34. In view of the evidence discussed hereinabove, the learned Judge of the trial Court has appreciated the evidence keeping in mind the well settled principles of law with regard to appreciation of the evidence. The learned Judge of the trial Court has, after appreciating the evidence, come to a conclusion that the accused committed a murder of Mansukh, by inflicting knife blows to Mansukh in Garbiwala chowk in front of Thakar Temple in village Navagam (Bamanbor) and for arriving at this conclusion, he has assigned cogent and convincing reasons. We do not find any infirmity in the appreciation of the evidence made by the learned Judge of the trial Court. We are in complete agreement with the reasons assigned by the learned Judge of the trial Court. When the appellate Court, after reappreciating the evidence, comes to a conclusion that it is in full agreement with the reasons assigned by the learned Judge of the trial Court, it is not necessary for it to reiterate the some reasons in its judgment. It is also not necessary to restate the evidence of witnesses in its judgment. Still, however, we have, as discussed hereinabove, restated the evidence of the witnesses and we have reappreciated the evidence afresh to come to our own conclusion to decide this present appeal.

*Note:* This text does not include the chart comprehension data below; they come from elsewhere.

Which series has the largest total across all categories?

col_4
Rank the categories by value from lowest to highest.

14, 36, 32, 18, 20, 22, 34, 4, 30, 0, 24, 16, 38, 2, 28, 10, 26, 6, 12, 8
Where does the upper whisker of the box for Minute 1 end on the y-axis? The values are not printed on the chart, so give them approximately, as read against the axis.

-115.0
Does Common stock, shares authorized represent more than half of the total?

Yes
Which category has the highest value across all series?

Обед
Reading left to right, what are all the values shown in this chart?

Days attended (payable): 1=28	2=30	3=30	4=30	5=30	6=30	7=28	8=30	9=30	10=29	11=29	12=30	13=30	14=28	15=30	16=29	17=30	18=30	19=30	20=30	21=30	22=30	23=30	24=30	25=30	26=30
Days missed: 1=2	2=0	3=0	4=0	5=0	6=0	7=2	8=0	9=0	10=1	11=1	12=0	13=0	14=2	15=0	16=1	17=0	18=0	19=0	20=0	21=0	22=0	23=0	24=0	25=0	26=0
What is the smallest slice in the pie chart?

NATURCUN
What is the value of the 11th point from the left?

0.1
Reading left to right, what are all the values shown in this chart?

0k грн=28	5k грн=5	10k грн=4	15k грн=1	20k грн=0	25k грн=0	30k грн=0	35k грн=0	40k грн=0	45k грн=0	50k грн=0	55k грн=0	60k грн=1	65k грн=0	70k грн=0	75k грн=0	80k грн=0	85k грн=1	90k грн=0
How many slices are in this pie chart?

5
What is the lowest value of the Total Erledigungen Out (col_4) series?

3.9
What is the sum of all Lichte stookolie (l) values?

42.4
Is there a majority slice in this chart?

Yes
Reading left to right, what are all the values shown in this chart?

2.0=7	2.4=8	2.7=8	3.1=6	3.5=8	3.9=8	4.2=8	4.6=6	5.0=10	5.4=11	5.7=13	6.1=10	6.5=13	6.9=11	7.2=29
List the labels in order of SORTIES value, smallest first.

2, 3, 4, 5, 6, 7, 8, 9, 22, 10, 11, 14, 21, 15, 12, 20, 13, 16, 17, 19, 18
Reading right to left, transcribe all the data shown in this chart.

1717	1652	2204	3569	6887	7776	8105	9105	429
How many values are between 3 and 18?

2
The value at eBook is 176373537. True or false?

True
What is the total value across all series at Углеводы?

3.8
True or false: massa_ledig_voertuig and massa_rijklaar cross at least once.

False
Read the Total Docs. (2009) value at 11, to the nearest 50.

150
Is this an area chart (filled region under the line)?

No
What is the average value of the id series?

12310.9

40. In view of what is stated hereinabove, the judgment of the conviction and sentence, rendered by the learned Judge of the trial Court is manifestly just and proper. There is no reason to interfere with the findings arrived at by the learned Judge of the trial Court. In view of this, this present appeal is devoid of merits and it requires to be dismissed.

41. For the foregoing reasons, this appeal is dismissed. The judgment Ex.64 of the conviction and sentence dated 15.01.1995 rendered by the learned Additional Sessions Judge, Surendranagar in Sessions Case No.4 of 1996 is confirmed. The order regarding disposal of the Muddamal articles as per terms of directions given by the learned Judge of the trial Court in the final operative order of the impugned judgment is maintained.